- Task description
From the records that follow, return exactly the lines beginning at the one that contains "Surface en m²" and ending at the one that contains "стран мира. На", pictures left out.

- Source material
=== Section Start ===

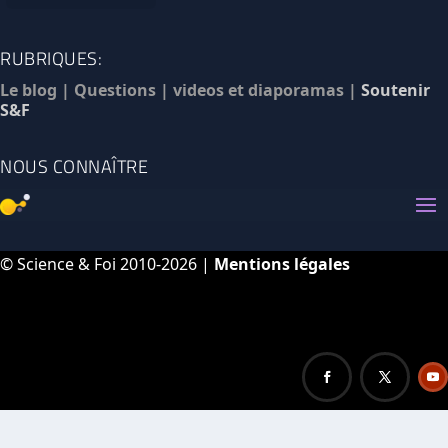
RUBRIQUES:
Le blog
|
Questions
|
videos et diaporamas
|
Soutenir
S&F
NOUS CONNAÎTRE
© Science & Foi 2010-2026 |
Mentions légales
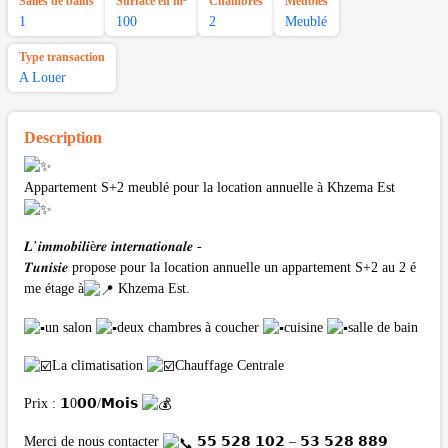
Salles de bains
Surface en m²
Chambres
Meubles
1
100
2
Meublé
Type transaction
A Louer
Description
Appartement S+2 meublé pour la location annuelle à Khzema Est
𝑳’𝒊𝒎𝒎𝒐𝒃𝒊𝒍𝒊è𝒓𝒆 𝒊𝒏𝒕𝒆𝒓𝒏𝒂𝒕𝒊𝒐𝒏𝒂𝒍𝒆 -
𝑻𝒖𝒏𝒊𝒔𝒊𝒆 propose pour la location annuelle un appartement S+2 au 2 é
me étage à
Khzema Est.
un salon
deux chambres à coucher
cuisine
salle de bain
La climatisation
Chauffage Centrale
Prix : 𝟭0𝟬𝟬/𝗠𝗼𝗶𝘀
Merci de nous contacter
𝟱𝟱 𝟱𝟮𝟴 𝟭𝟬𝟮 – 𝟱𝟯 𝟱𝟮𝟴 𝟴𝟴𝟵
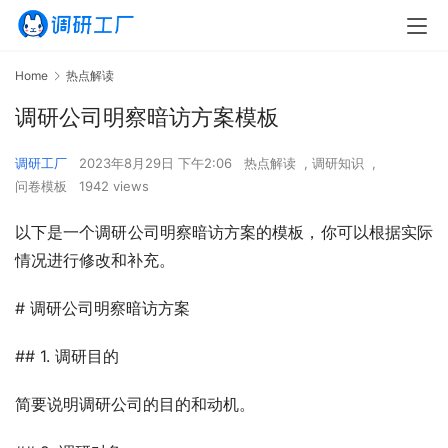
Home
热点解读
调研公司明察暗访方案模板
调研工厂
2023年8月29日 下午2:06
热点解读
,
调研知识
,
问卷模板
1942 views
以下是一个调研公司明察暗访方案的模板，你可以根据实际
情况进行修改和补充。
# 调研公司明察暗访方案
## 1. 调研目的
简要说明调研公司的目的和动机。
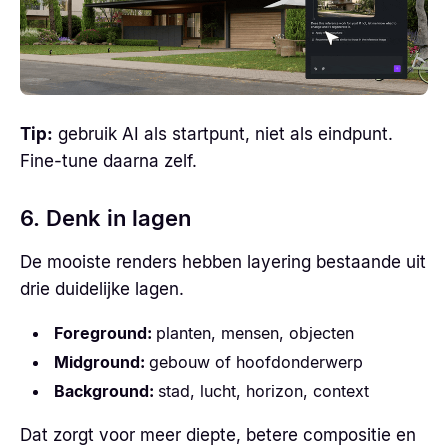
Tip:
gebruik AI als startpunt, niet als eindpunt.
Fine-tune daarna zelf.
6. Denk in lagen
De mooiste renders hebben layering bestaande uit
drie duidelijke lagen.
Foreground:
planten, mensen, objecten
Midground:
gebouw of hoofdonderwerp
Background:
stad, lucht, horizon, context
Dat zorgt voor meer diepte, betere compositie en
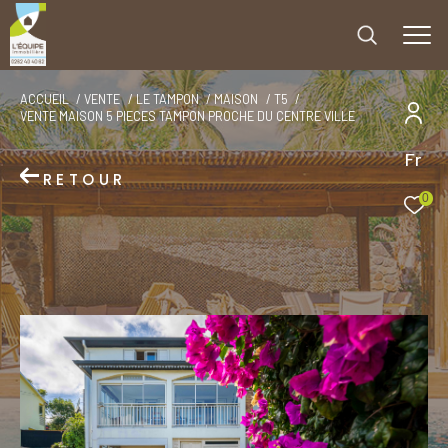
ACCUEIL
VENTE
LE TAMPON
MAISON
T5
VENTE MAISON 5 PIECES TAMPON PROCHE DU CENTRE VILLE
Fr
RETOUR
0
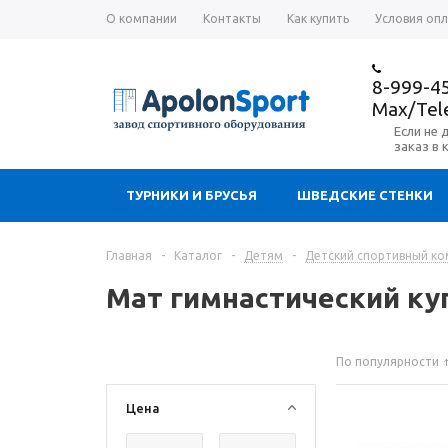
О компании
Контакты
Как купить
Условия оп
8-999-4
Max/Te
Если не 
заказ в 
ТУРНИКИ И БРУСЬЯ
ШВЕДСКИЕ СТЕНКИ
Главная
-
Каталог
-
Детям
-
Детский спортивный ком
Мат гимнастический ку
По популярности
Цена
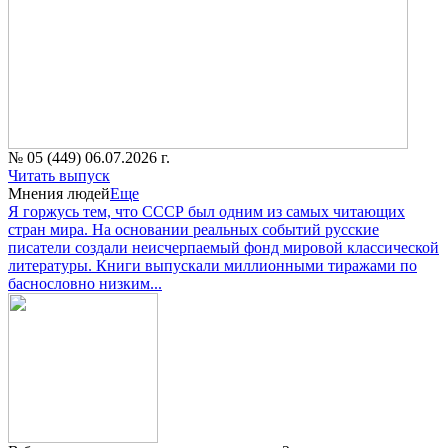
№ 05 (449) 06.07.2026 г.
Читать выпуск
Мнения людей
Еще
Я горжусь тем, что СССР был одним из самых читающих
стран мира. На основании реальных событий русские
писатели создали неисчерпаемый фонд мировой классической
литературы. Книги выпускали миллионными тиражами по
баснословно низким...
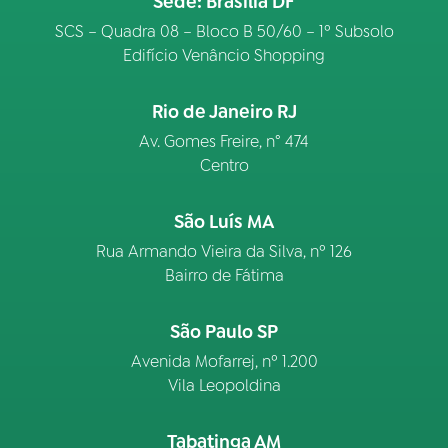
Sede: Brasília DF
SCS – Quadra 08 – Bloco B 50/60 – 1º Subsolo
Edifício Venâncio Shopping
Rio de Janeiro RJ
Av. Gomes Freire, n° 474
Centro
São Luís MA
Rua Armando Vieira da Silva, nº 126
Bairro de Fátima
São Paulo SP
Avenida Mofarrej, nº 1.200
Vila Leopoldina
Tabatinga AM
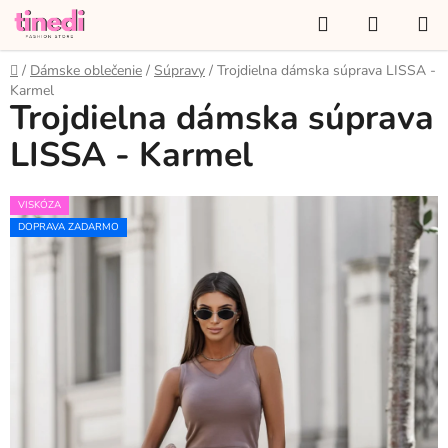
Prejsť
Hľadať
NÁKUP
na
KOŠÍK
obsah
Domov
/
Dámske oblečenie
/
Súpravy
/
Trojdielna dámska súprava LISSA -
Karmel
Trojdielna dámska súprava
LISSA - Karmel
VISKÓZA
DOPRAVA ZADARMO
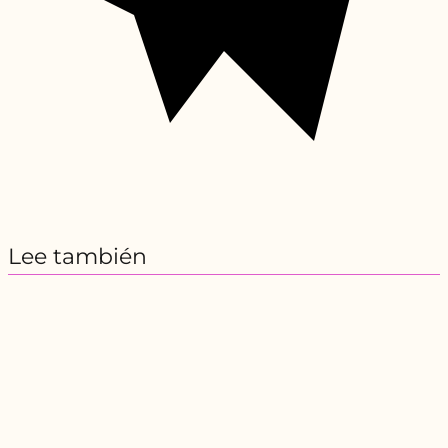
Lee también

=== Section End ===

- Response area
Surface en m²
Chambres
Meubles
1
100
2
Meublé
Type transaction
A Louer
Description
Appartement S+2 meublé pour la location annuelle à Khzema Est
𝑳’𝒊𝒎𝒎𝒐𝒃𝒊𝒍𝒊è𝒓𝒆 𝒊𝒏𝒕𝒆𝒓𝒏𝒂𝒕𝒊𝒐𝒏𝒂𝒍𝒆 -
𝑻𝒖𝒏𝒊𝒔𝒊𝒆 propose pour la location annuelle un appartement S+2 au 2 é
me étage à
Khzema Est.
un salon
deux chambres à coucher
cuisine
salle de bain
La climatisation
Chauffage Centrale
Prix : 𝟭0𝟬𝟬/𝗠𝗼𝗶𝘀
Merci de nous contacter
𝟱𝟱 𝟱𝟮𝟴 𝟭𝟬𝟮 – 𝟱𝟯 𝟱𝟮𝟴 𝟴𝟴𝟵
Home
热点解读
调研公司明察暗访方案模板
调研工厂
2023年8月29日 下午2:06
热点解读
,
调研知识
,
问卷模板
1942 views
以下是一个调研公司明察暗访方案的模板，你可以根据实际
情况进行修改和补充。
# 调研公司明察暗访方案
## 1. 调研目的
简要说明调研公司的目的和动机。
Tip:
gebruik AI als startpunt, niet als eindpunt.
Fine-tune daarna zelf.
6. Denk in lagen
De mooiste renders hebben layering bestaande uit
drie duidelijke lagen.
Foreground:
planten, mensen, objecten
Midground:
gebouw of hoofdonderwerp
Background:
stad, lucht, horizon, context
Dat zorgt voor meer diepte, betere compositie en
ACCUEIL
VENTE
LE TAMPON
MAISON
T5
VENTE MAISON 5 PIECES TAMPON PROCHE DU CENTRE VILLE
Fr
RETOUR
0
О компании
Контакты
Как купить
Условия оп
8-999-4
Max/Te
Если не 
заказ в 
ТУРНИКИ И БРУСЬЯ
ШВЕДСКИЕ СТЕНКИ
Главная
-
Каталог
-
Детям
-
Детский спортивный ком
Мат гимнастический ку
По популярности
Цена
№ 05 (449) 06.07.2026 г.
Читать выпуск
Мнения людей
Еще
Я горжусь тем, что СССР был одним из самых читающих
стран мира. На основании реальных событий русские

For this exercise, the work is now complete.